For the state, county and local officials gathered at the 32nd annual elected officials luncheon, Nov. 26 at Fireside Pub & Steakhouse in Manchester, the topics discussed had a familiar ring to them.
Child care tax credits, mental health support for children and workforce development drew support from many in attendance.
Maquoketa Valley School Board President Donna Kunde said mental health support for schools was the number one request at the recent Iowa School Board Association Convention.
“It was the overwhelming priority among school boards,” she told the crowd. “Like many schools, we are struggling with staff to deal with that issue.”
During the last session, state legislators approved a mental health care system but provided little money for its implementation.
State Representative Lee Hein said he expects the legislature to provide funding this session for the system. “It’s certainly something I hear from school districts,” he said. “I know we are looking at a way to fund it this year.”

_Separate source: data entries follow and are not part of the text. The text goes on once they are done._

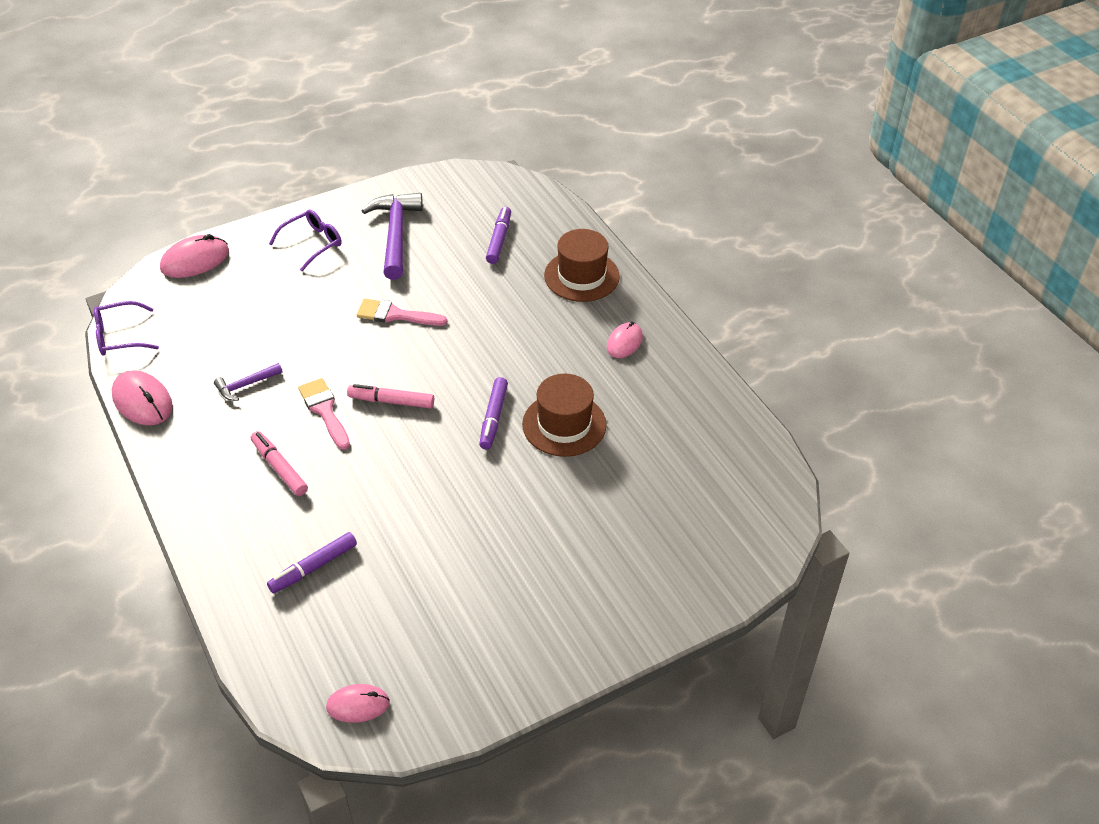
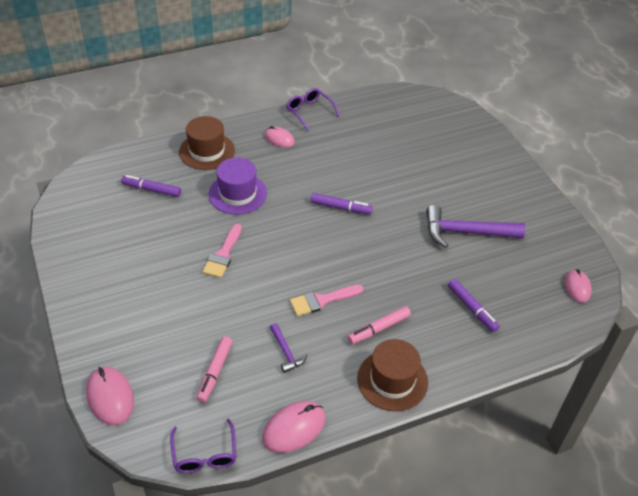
camera: 85 degrees left, 0 degrees up
purple glasses [269,209,342,271] -> purple glasses moved to [286,88,339,131]
pink marker [347,384,434,408] -> pink marker moved to [196,336,232,403]
purple hammer [361,193,423,280] -> purple hammer moved to [426,205,525,248]
brown hat [522,374,607,457] -> brown hat moved to [357,339,428,411]
none -> purple hat [208,157,267,215]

Following the luncheon, Kunde explained, calling mental health a “multi-faceted issue” in rural districts like Maquoketa Valley.
“Rural districts don’t have access to immediate mental health services like many of our urban access centers do,” she said. “We do have 11 professional mental health psychiatrists in this area, but nine of them will retire in the next five years. We don’t have the personnel to fill those positions.”
She called for rural districts to have access to those with specific mental health training. “Our teachers have been through training with the AEA (Area Education Agency), but our teachers are not mental health experts. We can’t expect them to be. Whether it’s social workers, psychologists or psychiatrists, we need to have those people available.”
She said that while the AEA can provide some of that help, it’s not always best for students or their families. “We have to send kids out to receive that help. We need to have people on staff, in school, so that when a need arises, we aren’t just dealing with the child, but also the family. Often, the family issue is even a bigger issue that we aren’t addressing.”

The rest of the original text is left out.